WHAT THE TASK ASKS: Every line that contains the word "category" should be copied from the records below.

(THE INPUT Opens)

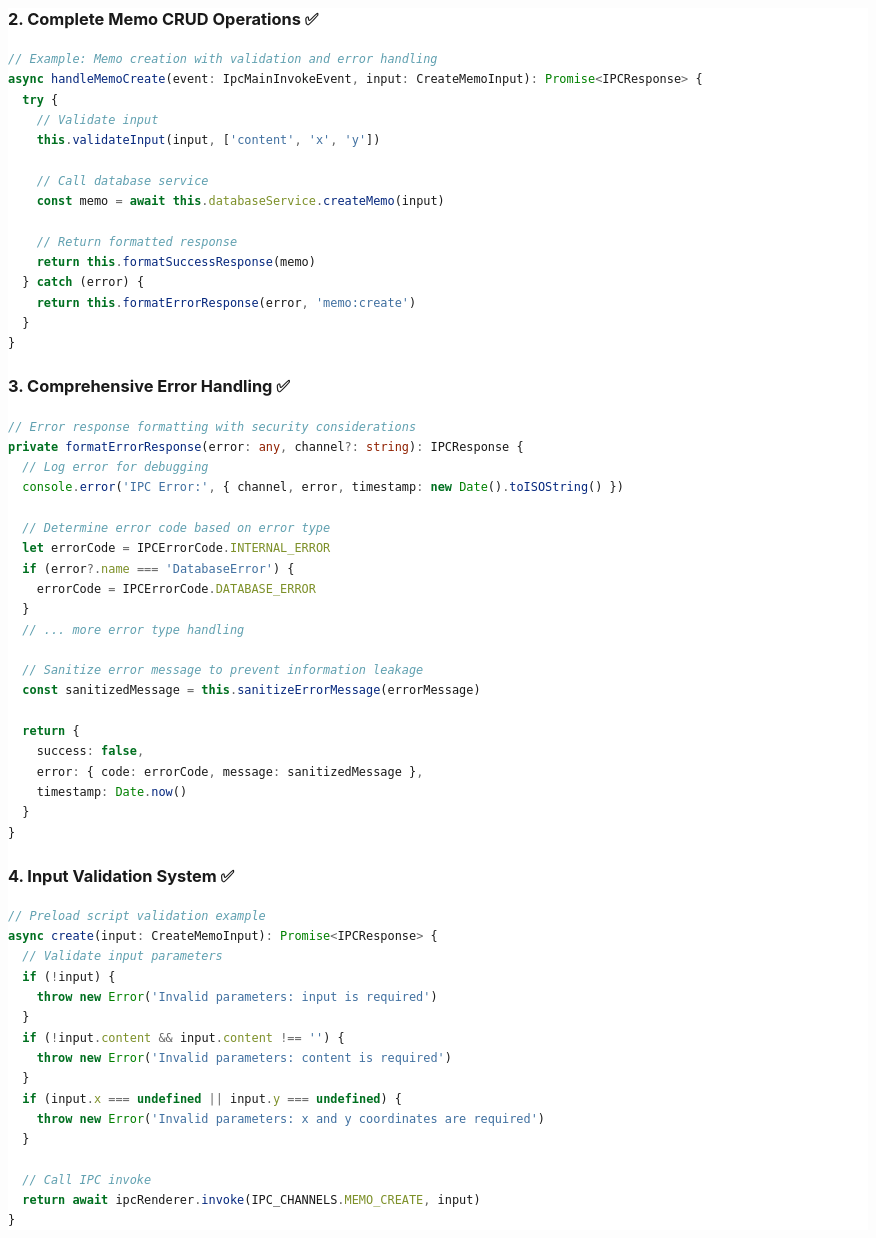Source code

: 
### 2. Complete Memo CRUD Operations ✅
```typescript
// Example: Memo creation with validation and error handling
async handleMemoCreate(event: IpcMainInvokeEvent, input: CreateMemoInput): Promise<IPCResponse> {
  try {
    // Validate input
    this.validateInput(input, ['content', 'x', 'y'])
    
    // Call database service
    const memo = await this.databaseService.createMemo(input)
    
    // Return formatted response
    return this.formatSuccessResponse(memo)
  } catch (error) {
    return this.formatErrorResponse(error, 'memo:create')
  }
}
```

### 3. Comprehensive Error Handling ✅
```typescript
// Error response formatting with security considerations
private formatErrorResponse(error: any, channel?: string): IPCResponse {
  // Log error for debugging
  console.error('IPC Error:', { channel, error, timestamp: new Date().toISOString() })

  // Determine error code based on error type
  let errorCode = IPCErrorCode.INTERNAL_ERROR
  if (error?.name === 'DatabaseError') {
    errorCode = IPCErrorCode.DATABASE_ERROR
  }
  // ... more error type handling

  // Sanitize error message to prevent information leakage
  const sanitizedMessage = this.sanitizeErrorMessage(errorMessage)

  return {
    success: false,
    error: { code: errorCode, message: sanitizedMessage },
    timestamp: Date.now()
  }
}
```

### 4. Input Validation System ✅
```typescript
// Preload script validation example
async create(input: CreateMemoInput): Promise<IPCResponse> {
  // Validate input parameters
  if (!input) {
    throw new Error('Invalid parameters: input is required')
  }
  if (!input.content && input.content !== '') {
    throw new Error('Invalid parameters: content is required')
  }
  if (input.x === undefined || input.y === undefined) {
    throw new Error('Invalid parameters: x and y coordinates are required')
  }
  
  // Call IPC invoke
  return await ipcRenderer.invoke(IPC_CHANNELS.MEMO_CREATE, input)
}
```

(THE INPUT Closes)
(THE INPUT Opens)

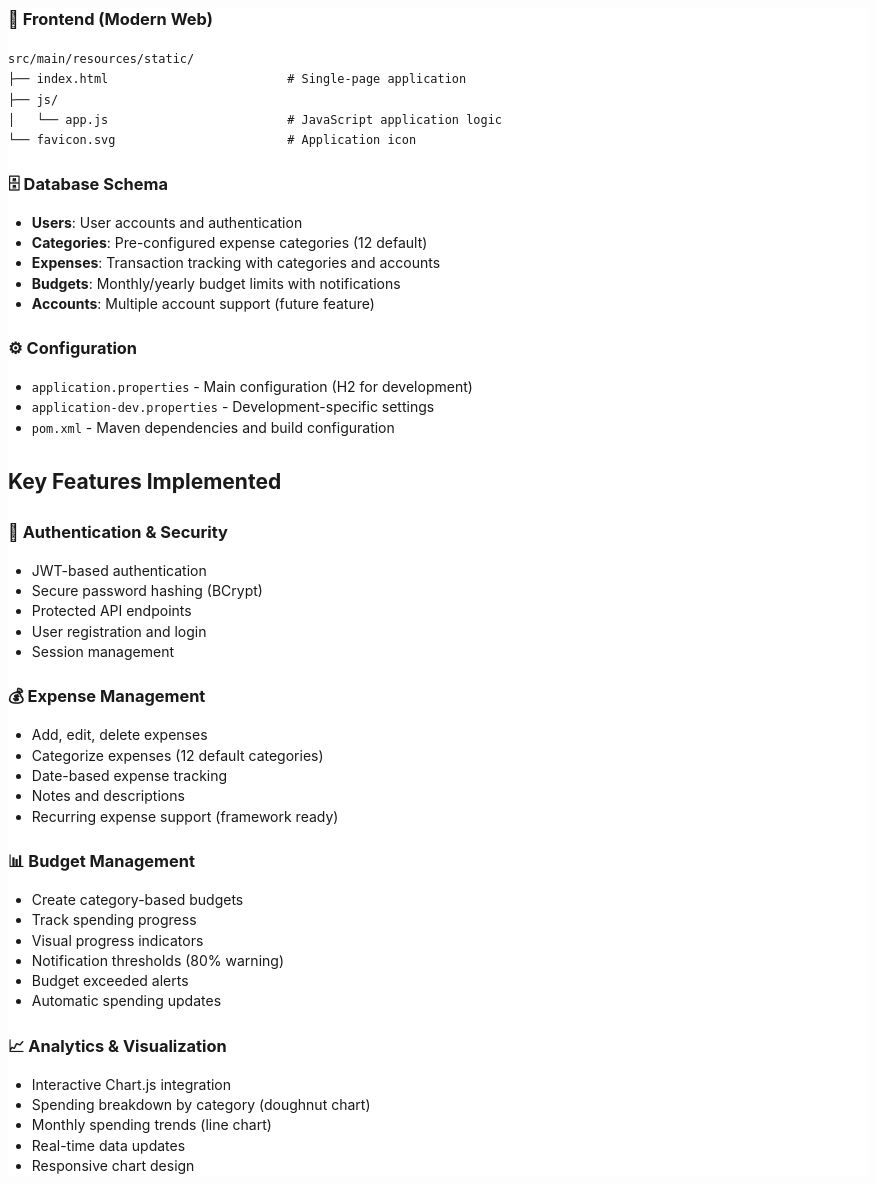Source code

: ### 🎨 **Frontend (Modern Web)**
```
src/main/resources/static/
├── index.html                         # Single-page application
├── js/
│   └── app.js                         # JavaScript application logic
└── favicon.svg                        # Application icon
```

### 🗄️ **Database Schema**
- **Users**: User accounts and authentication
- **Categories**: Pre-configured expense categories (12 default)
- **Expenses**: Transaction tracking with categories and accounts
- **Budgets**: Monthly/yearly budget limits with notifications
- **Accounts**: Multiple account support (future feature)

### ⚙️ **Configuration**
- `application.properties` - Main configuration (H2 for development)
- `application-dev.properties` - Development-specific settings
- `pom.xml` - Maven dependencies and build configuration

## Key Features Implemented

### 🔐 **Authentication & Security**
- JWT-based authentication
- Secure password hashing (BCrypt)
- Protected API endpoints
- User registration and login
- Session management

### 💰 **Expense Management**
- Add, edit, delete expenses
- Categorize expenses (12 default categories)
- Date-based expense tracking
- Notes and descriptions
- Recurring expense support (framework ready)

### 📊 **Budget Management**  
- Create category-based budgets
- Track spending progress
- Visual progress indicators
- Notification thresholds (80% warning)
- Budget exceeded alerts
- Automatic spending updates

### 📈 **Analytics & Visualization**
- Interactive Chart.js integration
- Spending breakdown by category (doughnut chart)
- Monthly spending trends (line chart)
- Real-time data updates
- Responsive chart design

(THE INPUT Closes)
(THE INPUT Opens)

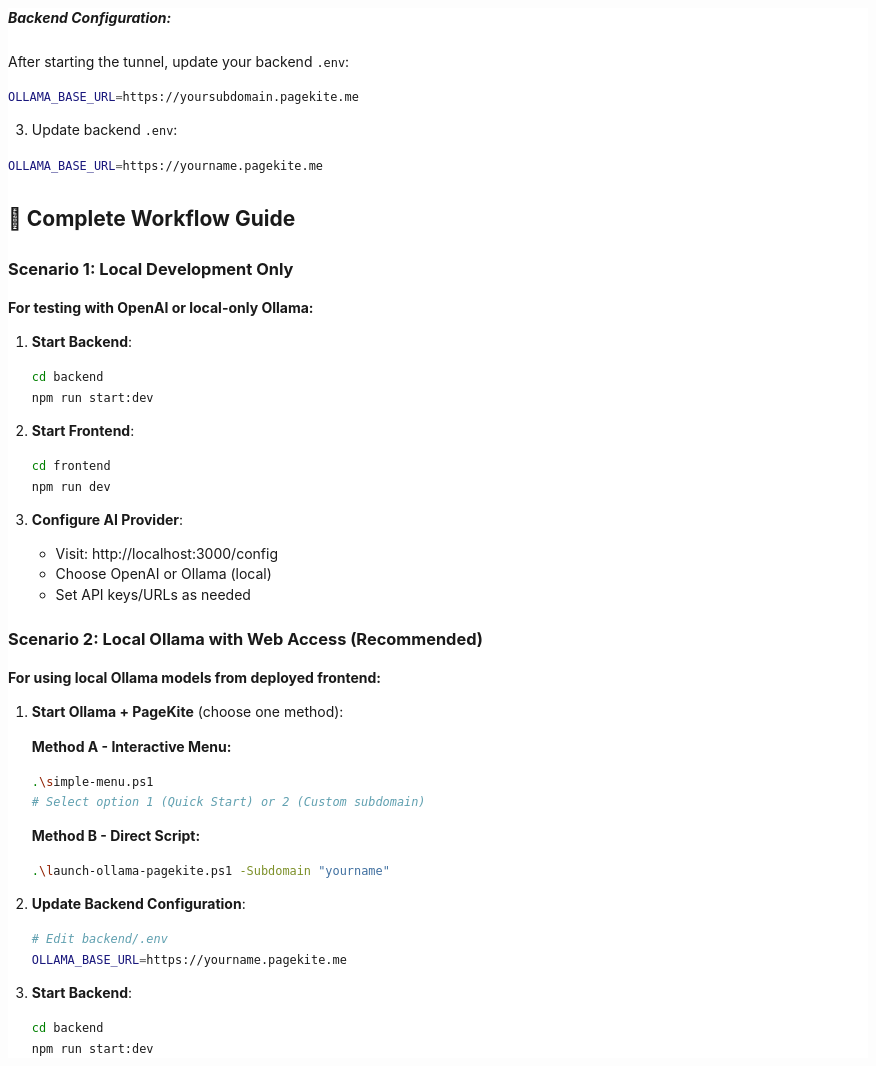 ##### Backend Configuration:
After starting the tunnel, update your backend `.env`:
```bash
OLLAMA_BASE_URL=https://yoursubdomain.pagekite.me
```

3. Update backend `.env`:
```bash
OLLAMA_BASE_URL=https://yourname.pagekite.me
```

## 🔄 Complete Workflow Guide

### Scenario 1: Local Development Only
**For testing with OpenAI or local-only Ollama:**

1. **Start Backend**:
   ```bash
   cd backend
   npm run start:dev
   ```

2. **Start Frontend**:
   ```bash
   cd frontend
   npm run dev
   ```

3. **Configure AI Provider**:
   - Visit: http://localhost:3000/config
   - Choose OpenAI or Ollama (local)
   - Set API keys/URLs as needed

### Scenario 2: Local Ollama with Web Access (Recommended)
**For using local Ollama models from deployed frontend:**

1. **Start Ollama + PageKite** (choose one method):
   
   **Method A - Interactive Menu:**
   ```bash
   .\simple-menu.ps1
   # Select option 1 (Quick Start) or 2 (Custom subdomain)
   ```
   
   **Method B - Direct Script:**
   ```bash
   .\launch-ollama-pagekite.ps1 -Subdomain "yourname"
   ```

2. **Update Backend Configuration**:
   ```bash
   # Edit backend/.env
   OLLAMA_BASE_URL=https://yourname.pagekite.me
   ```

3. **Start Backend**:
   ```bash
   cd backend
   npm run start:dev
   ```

(THE INPUT Closes)

EXPECTED ANSWER:
- Create category-based budgets
- Spending breakdown by category (doughnut chart)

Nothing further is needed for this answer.